▶ _PROBLEM TO SOLVE_: Write out the entries below once more, exactly, with the pictures left out.

[Items listed in a dataset]
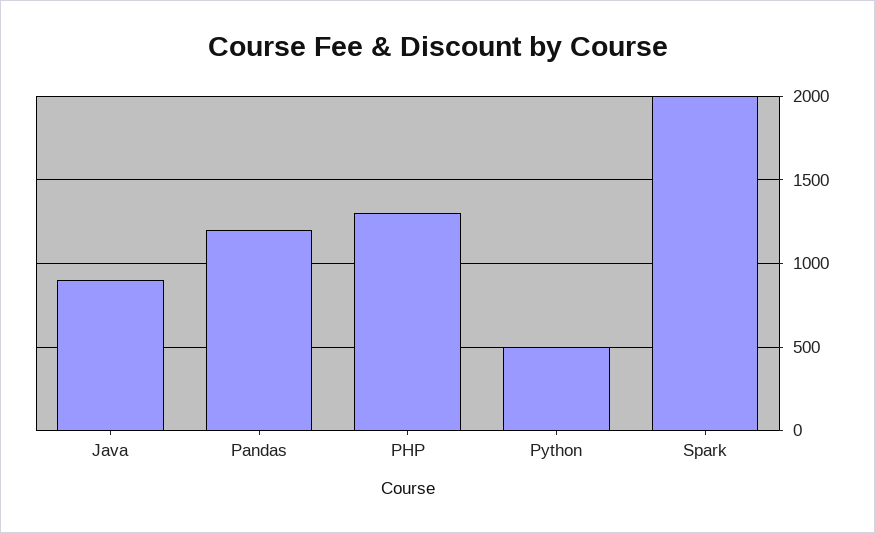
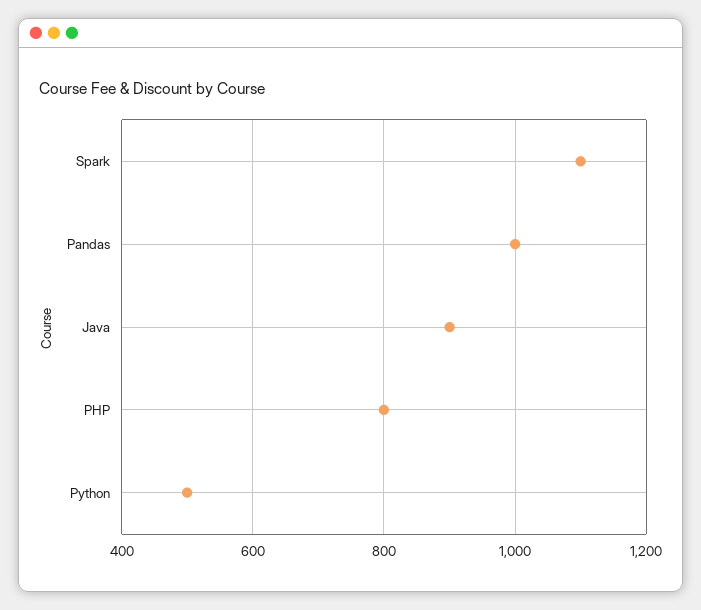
  {
    "Java": 900,
-   "Pandas": 1200,
+   "Pandas": 1000,
-   "PHP": 1300,
+   "PHP": 800,
    "Python": 500,
-   "Spark": 2000
+   "Spark": 1100
  }

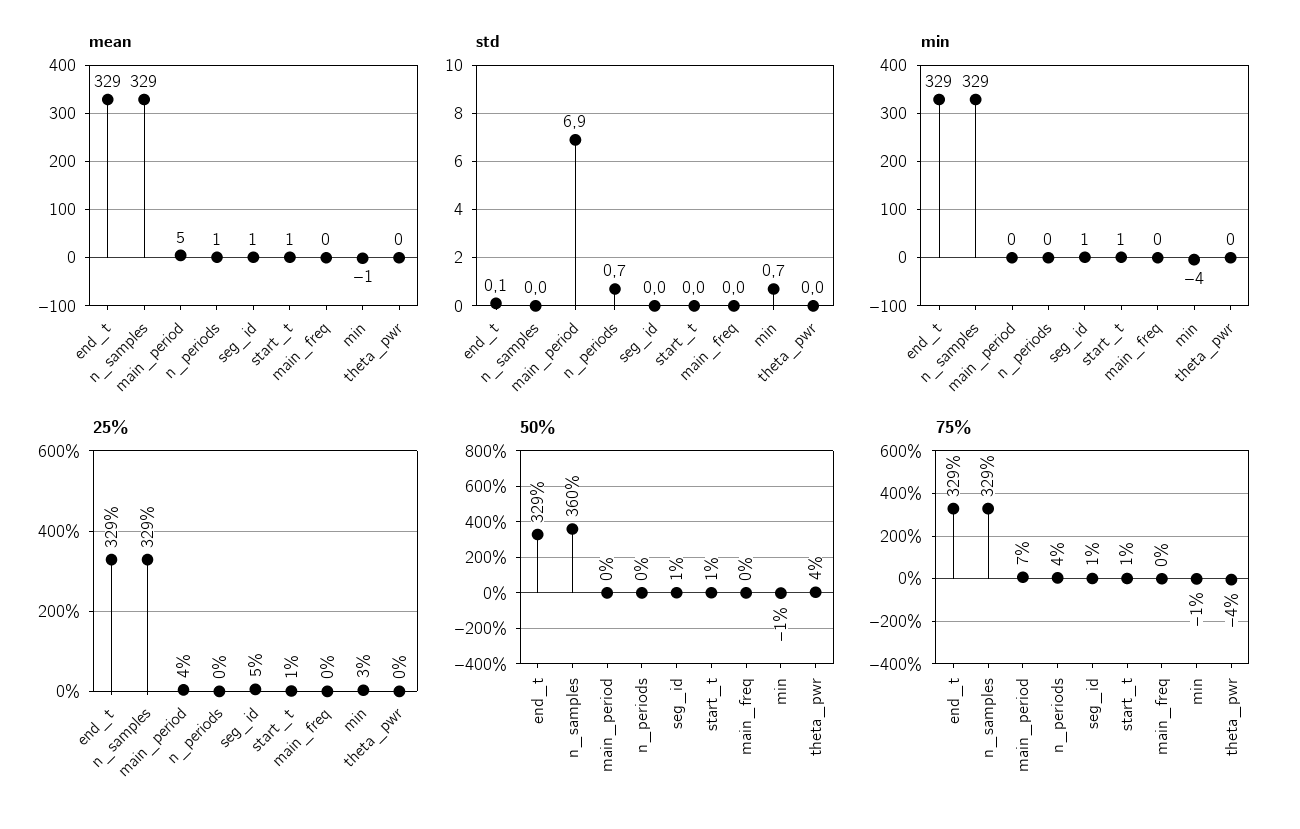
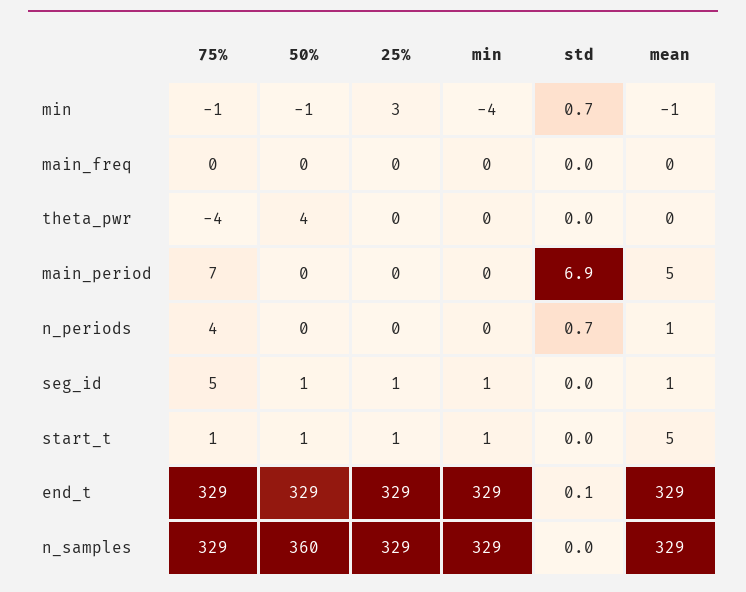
  {
    "mean": {
      "end_t": 329,
      "n_samples": 329,
      "main_period": 5,
      "n_periods": 1,
      "seg_id": 1,
-     "start_t": 1,
+     "start_t": 5,
      "main_freq": 0,
      "min": -1,
      "theta_pwr": 0
    },
    "std": {
      "end_t": 0.1,
      "n_samples": 0,
      "main_period": 6.9,
      "n_periods": 0.7,
      "seg_id": 0,
      "start_t": 0,
      "main_freq": 0,
      "min": 0.7,
      "theta_pwr": 0
    },
    "min": {
      "end_t": 329,
      "n_samples": 329,
      "main_period": 0,
      "n_periods": 0,
      "seg_id": 1,
      "start_t": 1,
      "main_freq": 0,
      "min": -4,
      "theta_pwr": 0
    },
    "25%": {
      "end_t": 329,
      "n_samples": 329,
-     "main_period": 4,
+     "main_period": 0,
      "n_periods": 0,
-     "seg_id": 5,
+     "seg_id": 1,
      "start_t": 1,
      "main_freq": 0,
      "min": 3,
      "theta_pwr": 0
    },
    "50%": {
      "end_t": 329,
      "n_samples": 360,
      "main_period": 0,
      "n_periods": 0,
      "seg_id": 1,
      "start_t": 1,
      "main_freq": 0,
      "min": -1,
      "theta_pwr": 4
    },
    "75%": {
      "end_t": 329,
      "n_samples": 329,
      "main_period": 7,
      "n_periods": 4,
-     "seg_id": 1,
+     "seg_id": 5,
      "start_t": 1,
      "main_freq": 0,
      "min": -1,
      "theta_pwr": -4
    }
  }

▶ _OUTPUT_:
  {
    "Java": 900,
-   "Pandas": 1200,
+   "Pandas": 1000,
-   "PHP": 1300,
+   "PHP": 800,
    "Python": 500,
-   "Spark": 2000
+   "Spark": 1100
  }

  {
    "mean": {
      "end_t": 329,
      "n_samples": 329,
      "main_period": 5,
      "n_periods": 1,
      "seg_id": 1,
-     "start_t": 1,
+     "start_t": 5,
      "main_freq": 0,
      "min": -1,
      "theta_pwr": 0
    },
    "std": {
      "end_t": 0.1,
      "n_samples": 0,
      "main_period": 6.9,
      "n_periods": 0.7,
      "seg_id": 0,
      "start_t": 0,
      "main_freq": 0,
      "min": 0.7,
      "theta_pwr": 0
    },
    "min": {
      "end_t": 329,
      "n_samples": 329,
      "main_period": 0,
      "n_periods": 0,
      "seg_id": 1,
      "start_t": 1,
      "main_freq": 0,
      "min": -4,
      "theta_pwr": 0
    },
    "25%": {
      "end_t": 329,
      "n_samples": 329,
-     "main_period": 4,
+     "main_period": 0,
      "n_periods": 0,
-     "seg_id": 5,
+     "seg_id": 1,
      "start_t": 1,
      "main_freq": 0,
      "min": 3,
      "theta_pwr": 0
    },
    "50%": {
      "end_t": 329,
      "n_samples": 360,
      "main_period": 0,
      "n_periods": 0,
      "seg_id": 1,
      "start_t": 1,
      "main_freq": 0,
      "min": -1,
      "theta_pwr": 4
    },
    "75%": {
      "end_t": 329,
      "n_samples": 329,
      "main_period": 7,
      "n_periods": 4,
-     "seg_id": 1,
+     "seg_id": 5,
      "start_t": 1,
      "main_freq": 0,
      "min": -1,
      "theta_pwr": -4
    }
  }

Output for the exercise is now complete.